Bolling vows to support NCI

April 19, 2011

By MICKEY POWELL - Bulletin Staff Writer

Lt. Gov. Bill Bolling on Monday pledged his help in convincing the General Assembly to let the New College Institute (NCI) in Martinsville become a branch campus of one of Virginia’s state-supported universities.

“It’s amazing” the progress NCI has made in its first five years, Bolling told area business leaders, educators and lawmakers during a private discussion in the Martinsville Middle School library. About 25 people attended.

One of Bolling’s duties as lieutenant governor is presiding over the Senate.

Lawmakers understand the need to improve higher education opportunities in the state, so “I think you’ll get overwhelming support from them,” he said. “I don’t think you’ll get a lot of opposition” at all.

Yet due to economic constraints, funding will be a major concern for legislators, he added.

He asked if it has been determined how much it would cost to affiliate NCI with any particular university.

NCI Board of Directors Chairman Rob Spilman said each of the four potential “parent” universities wants an affiliation to be “as cost-neutral as possible” — in other words, not a financial drain on either the university or the institute.

Joe Scartelli, Radford University’s interim provost, did not participate in the discussion but attended NCI’s graduate recognition ceremony Monday night. Interviewed before the ceremony, he echoed Spilman’s remark, saying, “all of us (state-supported universities) don’t have a dime extra” to spend on new efforts due to funding cuts in recent years.

When the state thinks it is necessary to impose cuts, “universities tend to get cut first” because lawmakers know the institutions can make up for the losses by increasing tuition and fees, Bolling admitted in the discussion.

Bolling said state officials in the next 60 days will start considering budget issues to present to the General Assembly in 2012. He said “the earlier you can give us an idea” of how much it will cost to affiliate NCI with a university, “the better,” but that information is needed by Sept. 1 at the latest.

NCI offers local access to higher-level courses needed to meet requirements for certain bachelor’s and master’s degrees bestowed by various universities across the state.
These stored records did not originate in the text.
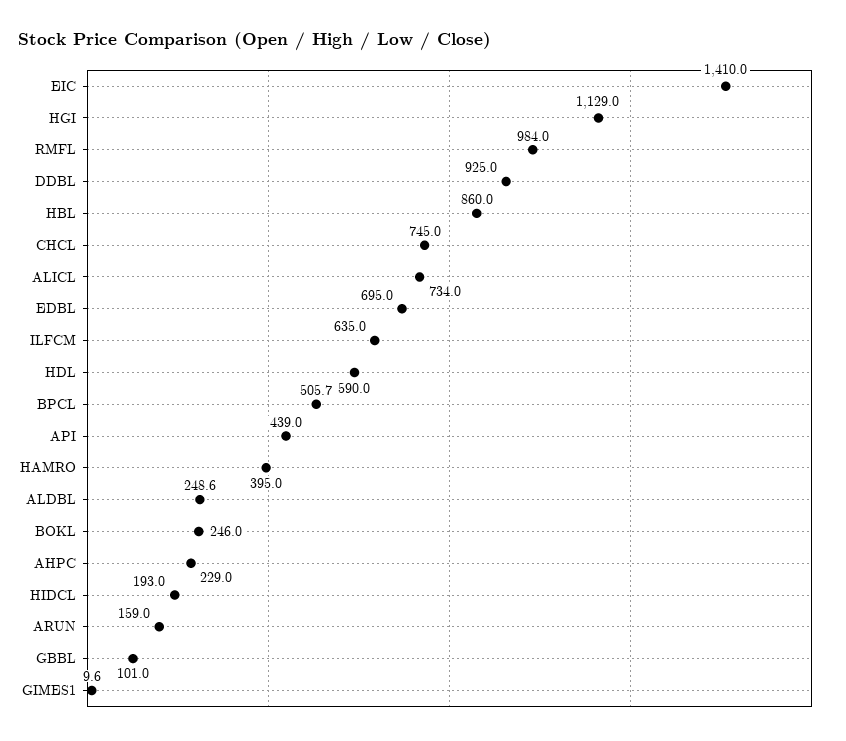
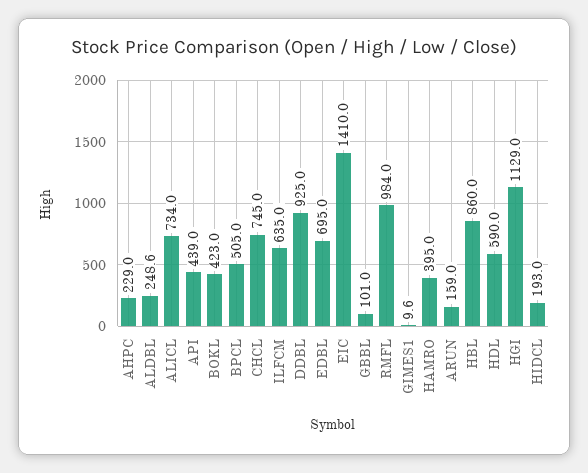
  {
    "EIC": 1410,
    "HGI": 1129,
    "RMFL": 984,
    "DDBL": 925,
    "HBL": 860,
    "CHCL": 745,
    "ALICL": 734,
    "EDBL": 695,
    "ILFCM": 635,
    "HDL": 590,
-   "BPCL": 505.7,
+   "BPCL": 505,
    "API": 439,
    "HAMRO": 395,
    "ALDBL": 248.6,
-   "BOKL": 246,
+   "BOKL": 423,
    "AHPC": 229,
    "HIDCL": 193,
    "ARUN": 159,
    "GBBL": 101,
    "GIMES1": 9.6
  }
Currently, the institute has about 400 students; by the end of spring semester, it will have about 245 graduates.

A university branch campus is needed in Martinsville because “education is the key to getting us out of this ditch we’re in” economically, said Harvest Foundation Board of Directors Chairman Larry Ryder.

Studies have shown that only about 11.6 percent of adults in the area have college degrees compared with the statewide average of about 29.5 percent, according to NCI Executive Director Barry Dorsey.

Four universities have expressed interest in the idea of turning NCI into a branch campus of their institutions and will submit proposals by June 1. In addition to Radford, they are George Mason, Virginia Commonwealth and Virginia State universities.

Bolling said each of those universities is a quality institution. When proposals are received, he told the local leaders, “you’re going to have a tough decision to make” in terms of choosing the one with which to affiliate.

A panel headed by Virginia Commonwealth president emeritus Eugene Trani, who is an NCI board member, will evaluate the proposals.

Spilman said he hopes the panel will be able to make a recommendation as to which university should take over NCI by mid- to late June.

Local leaders want the General Assembly to consider affiliating NCI with a university during its 2012 session, which will start in January. Spilman said the goal is for the affiliation to take effect by fall semester of 2012.

The idea of turning NCI into a stand-alone university has been discussed, but Spilman said due to economic constraints “we thought that would be a bridge too far.”

Bolling agreed, saying “you’re on the right track” with the branch campus concept. A stand-alone university would be “a good long-term goal,” but “it would be a very challenging thing to do” financially right now, he said.

Spilman asked Bolling what local leaders need to do when they go to Richmond to lobby lawmakers on NCI’s behalf.

Stay focused, be modest in funding requests and show the large amount of community support shown for NCI, such as through Harvest’s match of state funding for the institute, Bolling said.

Harvest committed $50 million to match state funds for NCI. It so far has spent between $7.5 million and $8 million on the institute and “absolutely” plans to honor the commitment, said Executive Director Allyson Rothrock.

“We anxiously await the proposals coming in” from the universities, Bolling said. “I think you’ll have a receptive audience. The more focused and modest (the proposals are), the more receptive” the audience of lawmakers will be.

Rothrock told Bolling that in her 32 years of living in the area, she never has seen so many residents rally around one cause as she has seen with NCI.

“Nobody has twisted anybody’s arms,” she said, noting that supporters of developing a university in Martinsville “have been here from the beginning.”

“It gives us excitement and hope and belief that this is really going to happen here,” she said.

On Friday afternoon, state officials announced that Bolling would not be able to visit Martinsville on Monday as planned due to a special Senate session, but Bolling was able to make it after all.

State Secretary of Education Gerard Robinson was to have replaced Bolling. Robinson did not make the trip. Instead, he sent Deputy Secretary of Education Laura Fornash, who did not comment at length.